(Beginning of GIVEN DATA)
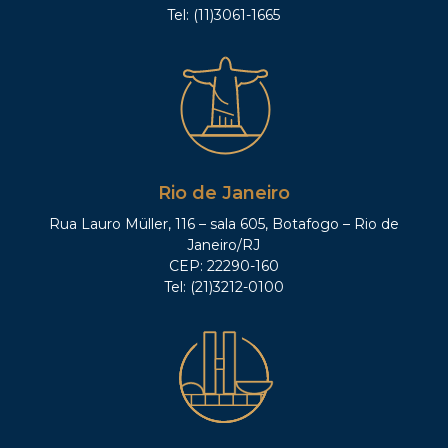
Tel: (11)3061-1665
Rio de Janeiro
Rua Lauro Müller, 116 – sala 605, Botafogo – Rio de
Janeiro/RJ
CEP: 22290-160
Tel: (21)3212-0100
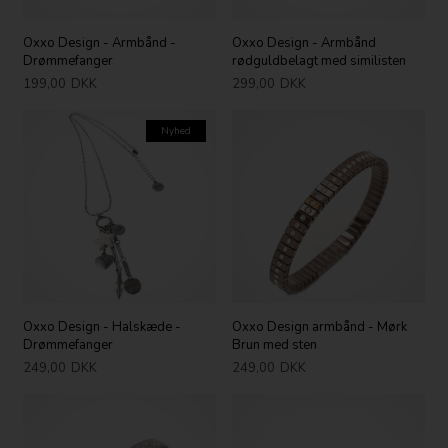
Oxxo Design - Armbånd -
Oxxo Design - Armbånd
Drømmefanger
rødguldbelagt med similisten
199,00
DKK
299,00
DKK
Nyhed
Oxxo Design - Halskæde -
Oxxo Design armbånd - Mørk
Drømmefanger
Brun med sten
249,00
DKK
249,00
DKK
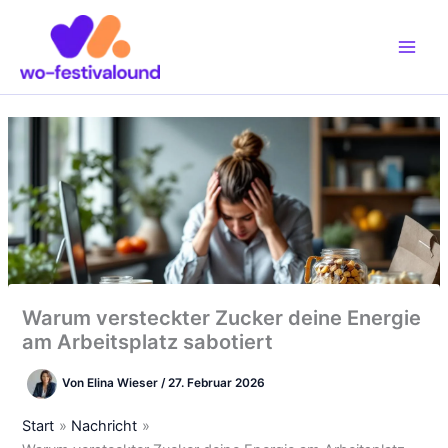
Zum
Inhalt
springen
Warum versteckter Zucker deine Energie
am Arbeitsplatz sabotiert
Von
Elina Wieser
/
27. Februar 2026
Start
Nachricht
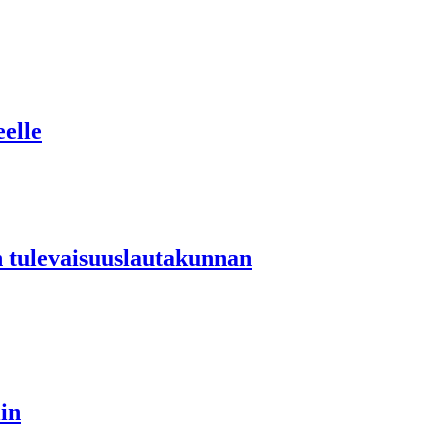
eelle
n tulevaisuuslautakunnan
in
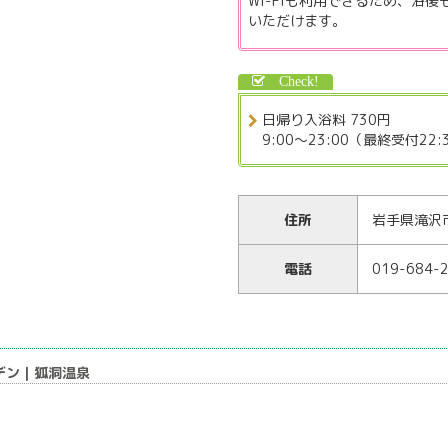
Wi-Fiも利用できるため、浴
いただけます。
日帰り入浴料 730円
9:00～23:00（最終受付22:
住所
岩手県滝沢市
電話
019-684-
デン｜狐洞温泉
…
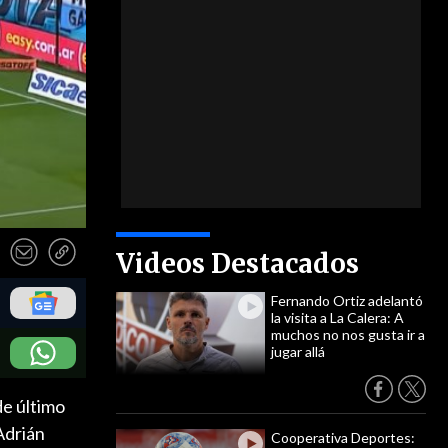
Videos Destacados
Fernando Ortiz adelantó
la visita a La Calera: A
muchos no nos gusta ir a
jugar allá
de último
Adrián
Cooperativa Deportes:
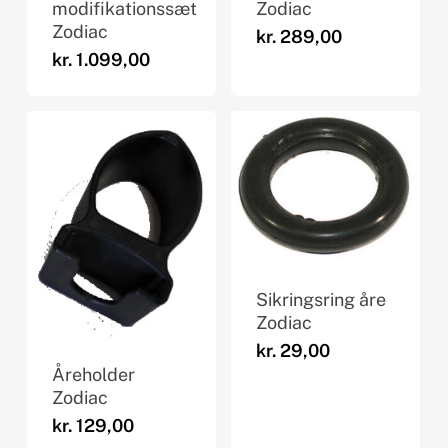
modifikationssæt
Zodiac
Zodiac
kr.
289,00
kr.
1.099,00
Sikringsring åre
Zodiac
kr.
29,00
Åreholder
Zodiac
kr.
129,00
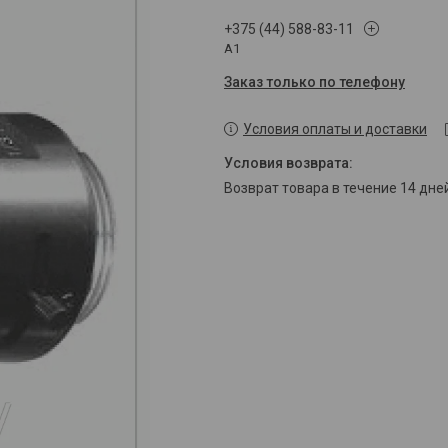
+375 (44) 588-83-11
A1
Заказ только по телефону
Условия оплаты и доставки
возврат товара в течение 14 дн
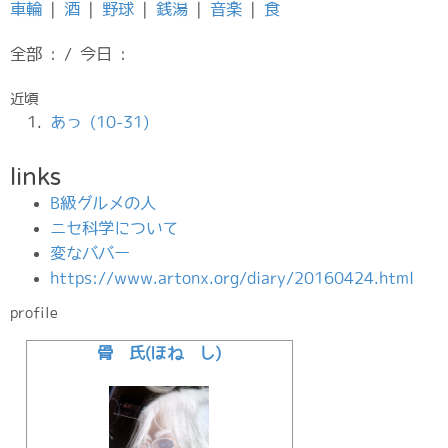
車輪
|
酒
|
野球
|
銭湯
|
音楽
|
食
全部 : / 今日 :
近頃
あっ (10-31)
links
B級グルメの人
ニセ科学について
変なババー
https://www.artonx.org/diary/20160424.html
profile
骨 氏(ほね し)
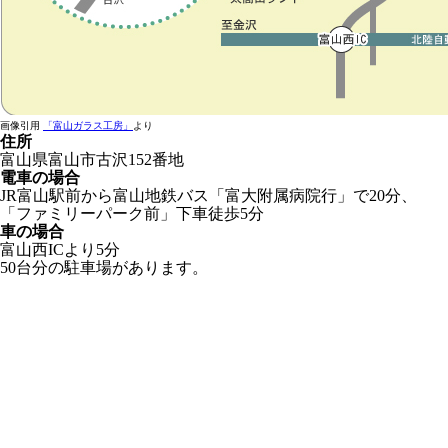
画像引用
「富山ガラス工房」
より
住所
富山県富山市古沢152番地
電車の場合
JR富山駅前から富山地鉄バス「富大附属病院行」で20分、
「ファミリーパーク前」下車徒歩5分
車の場合
富山西ICより5分
50台分の駐車場があります。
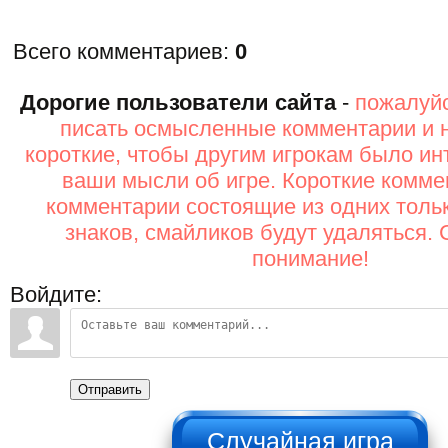
Всего комментариев
:
0
Дорогие пользователи сайта
-
пожалуйс
писать осмысленные комментарии и 
короткие, чтобы другим игрокам было ин
ваши мысли об игре. Короткие комме
комментарии состоящие из одних толь
знаков, смайликов будут удаляться. 
понимание!
Войдите:
Отправить
НЕ НАЖИМАТЬ!!!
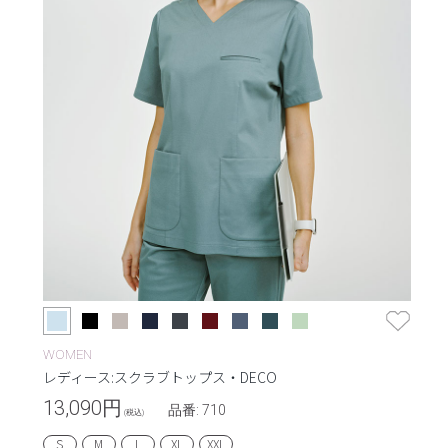
WOMEN
レディース:スクラブトップス・DECO
13,090
円
品番: 710
(税込)
S
M
L
XL
XXL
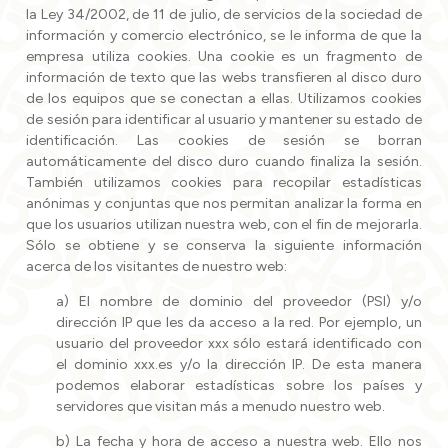
la Ley 34/2002, de 11 de julio, de servicios de la sociedad de
información y comercio electrónico, se le informa de que la
empresa utiliza cookies. Una cookie es un fragmento de
información de texto que las webs transfieren al disco duro
de los equipos que se conectan a ellas. Utilizamos cookies
de sesión para identificar al usuario y mantener su estado de
identificación. Las cookies de sesión se borran
automáticamente del disco duro cuando finaliza la sesión.
También utilizamos cookies para recopilar estadísticas
anónimas y conjuntas que nos permitan analizar la forma en
que los usuarios utilizan nuestra web, con el fin de mejorarla.
Sólo se obtiene y se conserva la siguiente información
acerca de los visitantes de nuestro web:
a) El nombre de dominio del proveedor (PSI) y/o
dirección IP que les da acceso a la red. Por ejemplo, un
usuario del proveedor xxx sólo estará identificado con
el dominio xxx.es y/o la dirección IP. De esta manera
podemos elaborar estadísticas sobre los países y
servidores que visitan más a menudo nuestro web.
b) La fecha y hora de acceso a nuestra web. Ello nos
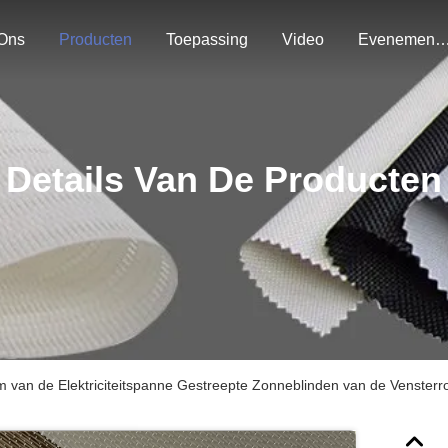
Ons
Producten
Toepassing
Video
Evenemen
Details Van De Producten
m van de Elektriciteitspanne Gestreepte Zonneblinden van de Vensterr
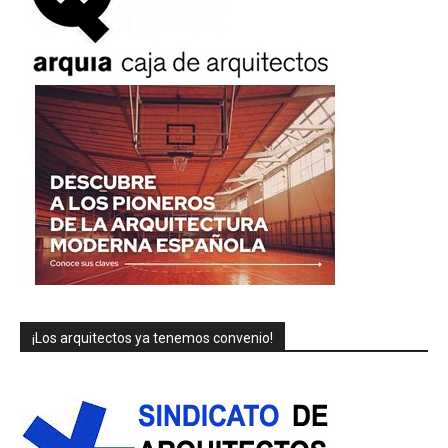
¡Los arquitectos ya tenemos convenio!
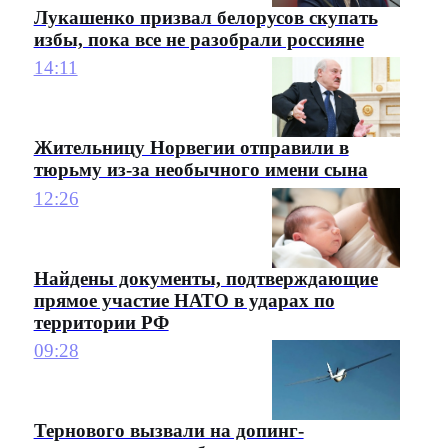
Лукашенко призвал белорусов скупать
избы, пока все не разобрали россияне
14:11
Жительницу Норвегии отправили в
тюрьму из-за необычного имени сына
12:26
Найдены документы, подтверждающие
прямое участие НАТО в ударах по
территории РФ
09:28
Тернового вызвали на допинг-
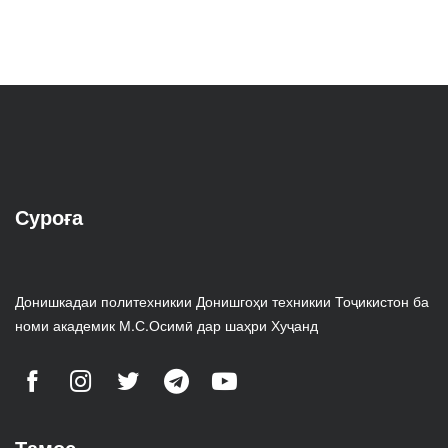
Суроға
Донишкадаи политехникии Донишгоҳи техникии Тоҷикистон ба
номи академик М.С.Осимӣ дар шаҳри Хуҷанд
Тамос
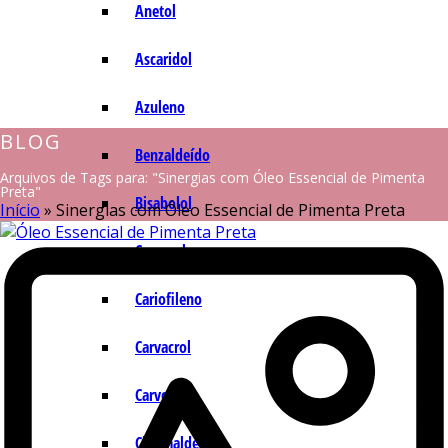
Anetol
Ascaridol
Azuleno
BLOG
Benzaldeído
Arquivos de Tags para: "Sinergias com Óleo Essencial de Pimenta
Preta"
Bisabolol
Início
»
Sinergias com Óleo Essencial de Pimenta Preta
Camazuleno
Cariofileno
Carvacrol
Carvona
Cinamaldeído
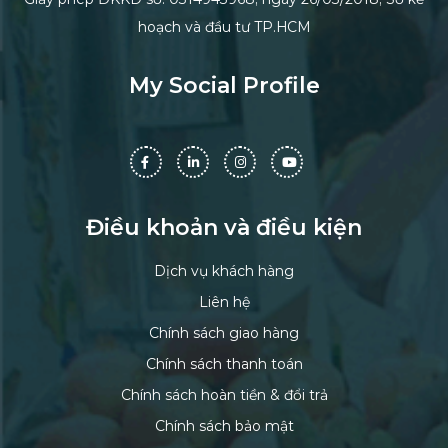
hoạch và đầu tư TP.HCM
My Social Profile
Điều khoản và điều kiện
Dịch vụ khách hàng
Liên hệ
Chính sách giao hàng
Chính sách thanh toán
Chính sách hoàn tiền & đổi trả
Chính sách bảo mật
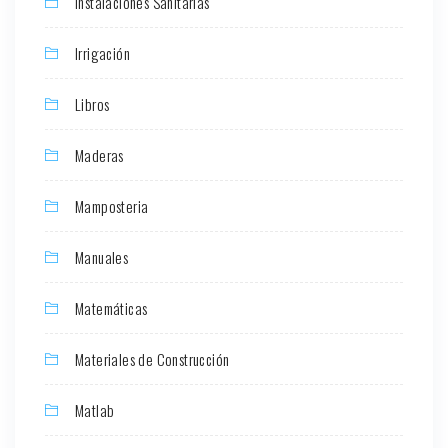
Instalaciones Sanitarias
Irrigación
Libros
Maderas
Mamposteria
Manuales
Matemáticas
Materiales de Construcción
Matlab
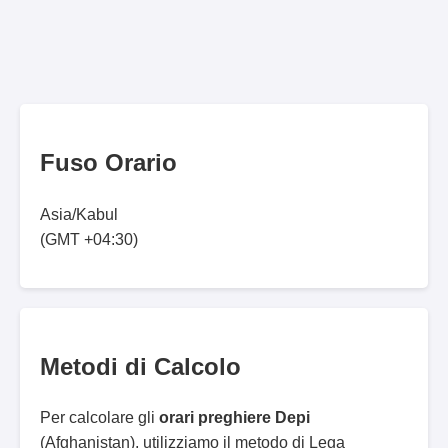
Fuso Orario
Asia/Kabul
(GMT +04:30)
Metodi di Calcolo
Per calcolare gli
orari preghiere Depi
(Afghanistan), utilizziamo il metodo di Lega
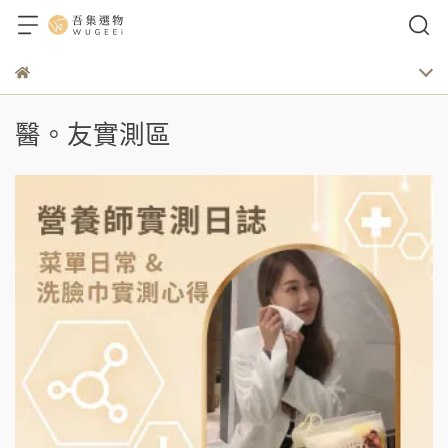
醫。友實測區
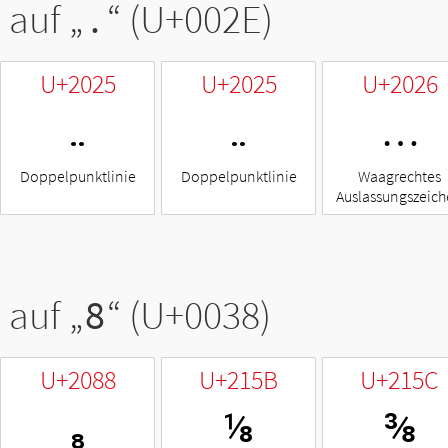
 auf „
.
“ (U+002E)
U+2025
U+2025
U+2026
‥
‥
…
Doppelpunktlinie
Doppelpunktlinie
Waagrechtes
Auslassungszeic
 auf „
8
“ (U+0038)
U+2088
U+215B
U+215C
₈
⅛
⅜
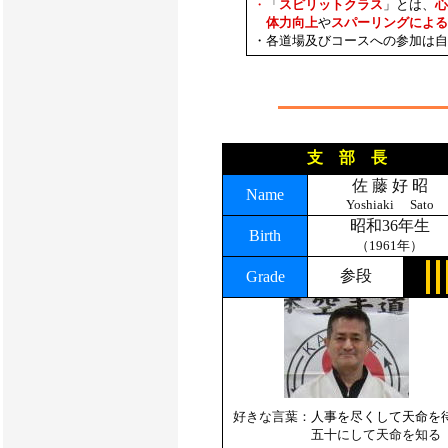
・
「
スピリットクラス
」
とは、
心
体力向上
や
スパーリングによる
・各道場及びコースへの参加は自
支 部 長
佐 藤 好 昭
Name
Yoshiaki Sato
昭和36年生
Birth
（1961年）
参段
Grade
好きな言葉：
人事を尽くして天命を
好きな言葉：
五十にして天命を知る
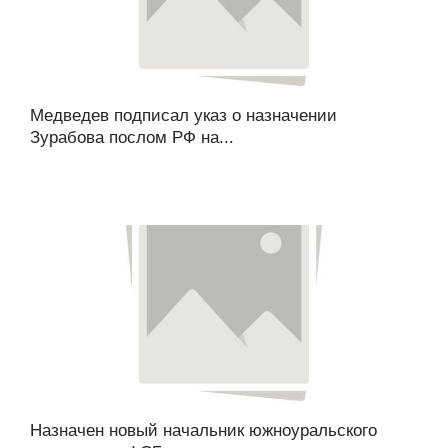
Медведев подписал указ о назначении
Зурабова послом РФ на...
Назначен новый начальник южноуральского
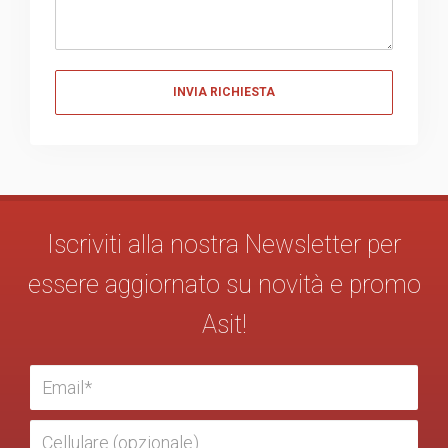
Messaggio
Iscriviti alla nostra Newsletter per
essere aggiornato su novità e promo
Asit!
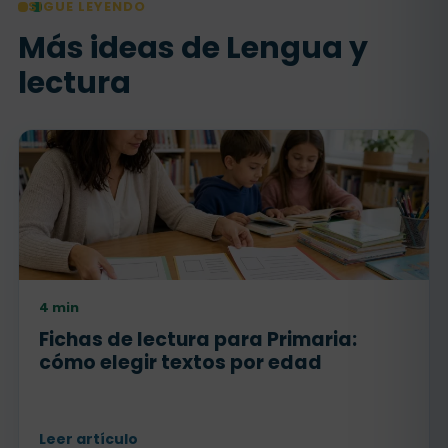
SIGUE LEYENDO
Más ideas de Lengua y
lectura
4 min
Fichas de lectura para Primaria:
cómo elegir textos por edad
Leer artículo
(End of GIVEN DATA)
> [EXERCISE]:
Pictures are to be dropped, and the remaining data set down exactly.

> [RESPONSE TO THE EXERCISE]:
Tel: (11)3061-1665
Rio de Janeiro
Rua Lauro Müller, 116 – sala 605, Botafogo – Rio de
Janeiro/RJ
CEP: 22290-160
Tel: (21)3212-0100
Oxxo Design - Armbånd -
Oxxo Design - Armbånd
Drømmefanger
rødguldbelagt med similisten
199,00
DKK
299,00
DKK
Nyhed
Oxxo Design - Halskæde -
Oxxo Design armbånd - Mørk
Drømmefanger
Brun med sten
249,00
DKK
249,00
DKK
Zum
Inhalt
springen
Warum versteckter Zucker deine Energie
am Arbeitsplatz sabotiert
Von
Elina Wieser
/
27. Februar 2026
Start
Nachricht
eelle
n tulevaisuuslautakunnan
in
Wi-Fiも利用できるため、浴
いただけます。
日帰り入浴料 730円
9:00～23:00（最終受付22:
住所
岩手県滝沢市
電話
019-684-
デン｜狐洞温泉
…
Videos Destacados
Fernando Ortiz adelantó
la visita a La Calera: A
muchos no nos gusta ir a
jugar allá
de último
Adrián
Cooperativa Deportes:
modifikationssæt
Zodiac
Zodiac
kr.
289,00
kr.
1.099,00
Sikringsring åre
Zodiac
kr.
29,00
Åreholder
Zodiac
kr.
129,00
+375 (44) 588-83-11
A1
Заказ только по телефону
Условия оплаты и доставки
возврат товара в течение 14 дн
車輪
|
酒
|
野球
|
銭湯
|
音楽
|
食
全部 : / 今日 :
近頃
あっ (10-31)
links
B級グルメの人
ニセ科学について
変なババー
https://www.artonx.org/diary/20160424.html
profile
骨 氏(ほね し)
画像引用
「富山ガラス工房」
より
住所
富山県富山市古沢152番地
電車の場合
JR富山駅前から富山地鉄バス「富大附属病院行」で20分、
「ファミリーパーク前」下車徒歩5分
車の場合
富山西ICより5分
50台分の駐車場があります。
Всего комментариев
:
0
Дорогие пользователи сайта
-
пожалуйс
писать осмысленные комментарии и 
короткие, чтобы другим игрокам было ин
ваши мысли об игре. Короткие комме
комментарии состоящие из одних толь
знаков, смайликов будут удаляться. 
понимание!
Войдите:
Отправить
НЕ НАЖИМАТЬ!!!
WOMEN
レディース:スクラブトップス・DECO
13,090
円
品番: 710
(税込)
S
M
L
XL
XXL
la Ley 34/2002, de 11 de julio, de servicios de la sociedad de
información y comercio electrónico, se le informa de que la
empresa utiliza cookies. Una cookie es un fragmento de
información de texto que las webs transfieren al disco duro
de los equipos que se conectan a ellas. Utilizamos cookies
de sesión para identificar al usuario y mantener su estado de
identificación. Las cookies de sesión se borran
automáticamente del disco duro cuando finaliza la sesión.
También utilizamos cookies para recopilar estadísticas
anónimas y conjuntas que nos permitan analizar la forma en
que los usuarios utilizan nuestra web, con el fin de mejorarla.
Sólo se obtiene y se conserva la siguiente información
acerca de los visitantes de nuestro web:
a) El nombre de dominio del proveedor (PSI) y/o
dirección IP que les da acceso a la red. Por ejemplo, un
usuario del proveedor xxx sólo estará identificado con
el dominio xxx.es y/o la dirección IP. De esta manera
podemos elaborar estadísticas sobre los países y
servidores que visitan más a menudo nuestro web.
b) La fecha y hora de acceso a nuestra web. Ello nos
Ons
Producten
Toepassing
Video
Evenemen
Details Van De Producten
m van de Elektriciteitspanne Gestreepte Zonneblinden van de Vensterr
¡Los arquitectos ya tenemos convenio!
Лукашенко призвал белорусов скупать
избы, пока все не разобрали россияне
14:11
Жительницу Норвегии отправили в
тюрьму из-за необычного имени сына
12:26
Найдены документы, подтверждающие
прямое участие НАТО в ударах по
территории РФ
09:28
Тернового вызвали на допинг-
Суроға
Донишкадаи политехникии Донишгоҳи техникии Тоҷикистон ба
номи академик М.С.Осимӣ дар шаҳри Хуҷанд
Тамос
Anetol
Ascaridol
Azuleno
BLOG
Benzaldeído
Arquivos de Tags para: "Sinergias com Óleo Essencial de Pimenta
Preta"
Bisabolol
Início
»
Sinergias com Óleo Essencial de Pimenta Preta
Camazuleno
Cariofileno
Carvacrol
Carvona
Cinamaldeído
hoạch và đầu tư TP.HCM
My Social Profile
Điều khoản và điều kiện
Dịch vụ khách hàng
Liên hệ
Chính sách giao hàng
Chính sách thanh toán
Chính sách hoàn tiền & đổi trả
Chính sách bảo mật
Instalaciones Sanitarias
Irrigación
Libros
Maderas
Mamposteria
Manuales
Matemáticas
Materiales de Construcción
Matlab
Fuso Orario
Asia/Kabul
(GMT +04:30)
Metodi di Calcolo
Per calcolare gli
orari preghiere Depi
(Afghanistan), utilizziamo il metodo di Lega
醫。友實測區
 auf „
.
“ (U+002E)
U+2025
U+2025
U+2026
‥
‥
…
Doppelpunktlinie
Doppelpunktlinie
Waagrechtes
Auslassungszeic
 auf „
8
“ (U+0038)
U+2088
U+215B
U+215C
₈
⅛
⅜
・
「
スピリットクラス
」
とは、
心
体力向上
や
スパーリングによる
・各道場及びコースへの参加は自
支 部 長
佐 藤 好 昭
Name
Yoshiaki Sato
昭和36年生
Birth
（1961年）
参段
Grade
好きな言葉：
人事を尽くして天命を
好きな言葉：
五十にして天命を知る
Медведев подписал указ о назначении
Зурабова послом РФ на...
Назначен новый начальник южноуральского
Messaggio
Iscriviti alla nostra Newsletter per
essere aggiornato su novità e promo
Asit!
SIGUE LEYENDO
Más ideas de Lengua y
lectura
4 min
Fichas de lectura para Primaria:
cómo elegir textos por edad
Leer artículo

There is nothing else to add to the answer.